Sulseltimes.com, Jakarta, Minggu, 12/07/2026 — Perang Timur Tengah masih menjadi sentimen yang mempengaruhi pasar keuangan global, namun normalisasi mulai terjadi di beberapa bursa utama. Investor global kini mulai mengalihkan fokus ke perkembangan teknologi dan kecerdasan buatan.
- Perang Timur Tengah
- Normalisasi pasar global
- Farash Farich, CIO BNI Asset Management
- Jakarta
- Investor beralih ke AI dan semikonduktor
Normalisasi Pasar Global di Tengah Konflik Timur Tengah
Chief Investment Officer BNI Asset Management, Farash Farich, menyebutkan perkembangan perang Timur Tengah masih menjadi sentimen yang mempengaruhi pergerakan pasar keuangan global.
Meski demikian, mulai terjadi normalisasi di pasar keuangan global termasuk pasar Amerika Serikat, Korea, dan China terkait isu Timur Tengah.
“Perkembangan perang Timur Tengah masih menjadi sentimen yang mempengaruhi pasar keuangan global,” kata Farash Farich, Chief Investment Officer BNI Asset Management, Minggu, 12/07/2026.
Menurut Farich, investor saat ini mulai lebih sibuk mencermati isu terkait perkembangan teknologi, kecerdasan buatan, semikonduktor, dan turunannya.
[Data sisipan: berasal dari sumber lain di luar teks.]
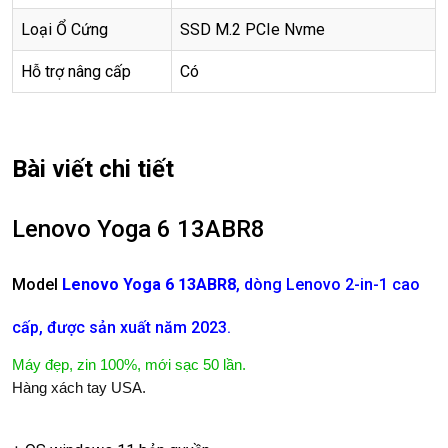
Loại Ổ Cứng
SSD M.2 PCIe Nvme
Hỗ trợ nâng cấp
Có
Bài viết chi tiết
Lenovo Yoga 6 13ABR8
Model
Lenovo Yoga 6 13ABR8
, dòng Lenovo 2-in-1 cao
cấp, được sản xuất năm 2023.
Máy đẹp, zin 100%, mới sạc 50 lần.
Hàng xách tay USA.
Fokus Investor Bergeser ke Teknologi
Farich menjelaskan bahwa meskipun konflik Timur Tengah masih menjadi perhatian, investor global mulai mengalihkan perhatian ke sektor teknologi dan AI.
Hal ini terlihat dari normalisasi yang terjadi di pasar-pasar utama seperti AS, Korea, dan China.
Farash Farich memberikan pandangannya dalam wawancara dengan Andi Shalini dalam program Squawk Box CNBC Indonesia.
Strategi pengelolaan dana manajer investasi pun harus menyesuaikan dengan perubahan sentimen dalam dan luar negeri. Pergerakan rupiah yang masih bergejolak turut menjadi pertimbangan dalam pengambilan keputusan investasi.